» SET OF TASKS:
(A) According to the Soho article, at which club did the Rolling Stones give their first performance in 1962?
(B) Please translate this sentence from the Soho article into Spanish: "The 2i’s Coffee Bar, which opened in 1958, was probably the first rock club in Europe."

» GIVEN TEXT:
Tuesday, 24 April 2012

Soho’s Swan Song

Soho! What was once a hunting cry, over the centuries became synonymous with the search for the entertaining, rougher, side of life, where one could let free their bohemian spirit- even if it was only for a weekend! A visit to London’s Soho used to be an adventure. Behind the bright neon lights of Piccadilly Circus was one square mile of hidden jungle, alienated from the law abiding, bland and boring world of respectable society. It’s small streets and dark alleyways filled with temptations of illicit sex and illegal gambling; where, if you were not careful, you could be fleeced of your weekly wage in the time it takes to give birth to a sucker!

Besides the punters who were on the hunt for erotic pleasures, Soho was also the Shangri-La of youngsters in search of a different kind of thrills such as music, dance and fashion. Starting in 1948 with the Club Eleven, Soho became the breeding ground for many music styles over the years. The 2i’s Coffee Bar, which opened in 1958, was probably the first rock club in Europe. The 60’s came and Mod culture made legends out of clubs such as The Flamingo and The Scene. Who has not heard of Carnaby Street, the centre of Mod fashion in the sixties? Soho’s Wardour Street was the home of the legendary Marquee Club, where many famous bands were baptised with their first performance, including the Rolling Stones in 1962. It was in Denmark Street, where groups such as the Rolling Stones, Kinks and Sex Pistoles cut their first records.

The streets of Soho are rich in the history and memories of those who created it. Karl Marx lived at 54 and 28 Dean Street; Mozart lived in Frith Street as a child, which is also where John Braid first demonstrated television! Casanova lived there during his stay in London. It’s main thoroughfare Shaftesbury Avenue is famous, world wide, for its theatres; as is Leicester Square for its film premiers. The Soho name has been imitated by other entertainment districts such as Soho, Hong Kong and Soho, New York. A little known fact is that the famous brand of cigarettes smoked by rugged cowboys is named after Great Marlborough Street, which was once the location of Philip Morris’ original London factory.

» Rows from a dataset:
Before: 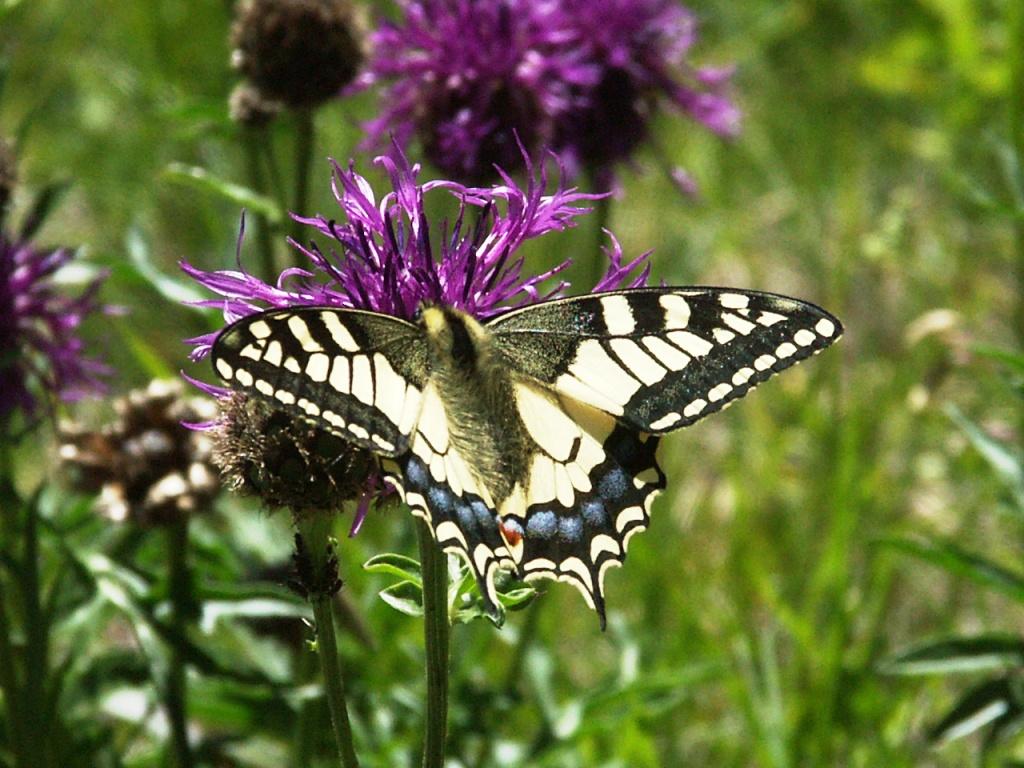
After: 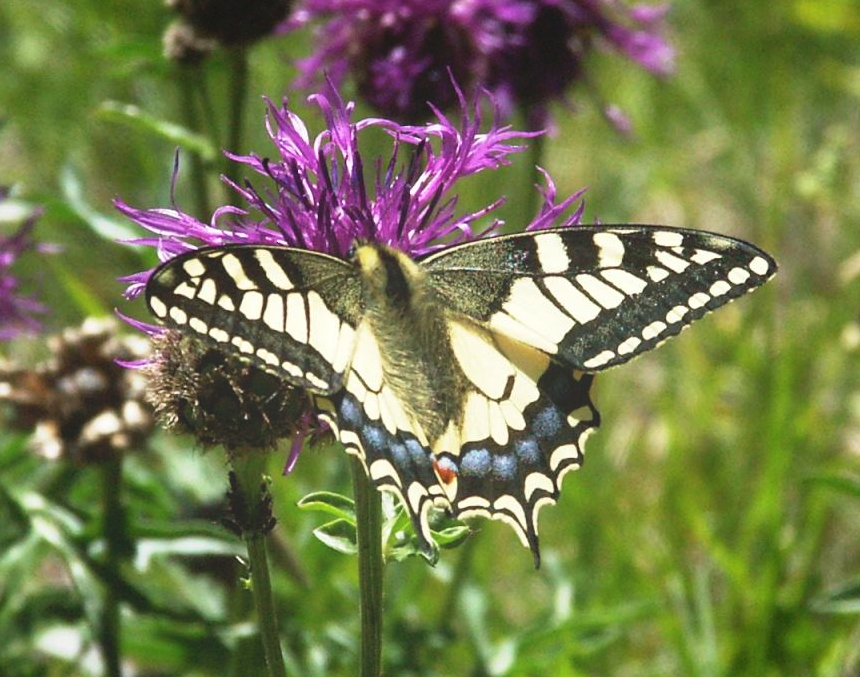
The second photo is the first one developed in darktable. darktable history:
crop: left 6.446%, top 8.188%, right 9.538%, bottom 3.548%
bloom: size 40%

» TASK-BY-TASK ANSWERS:
(A) The Marquee Club on Wardour Street.

(B) El 2i’s Coffee Bar, que abrió en 1958, fue probablemente el primer club de rock de Europa.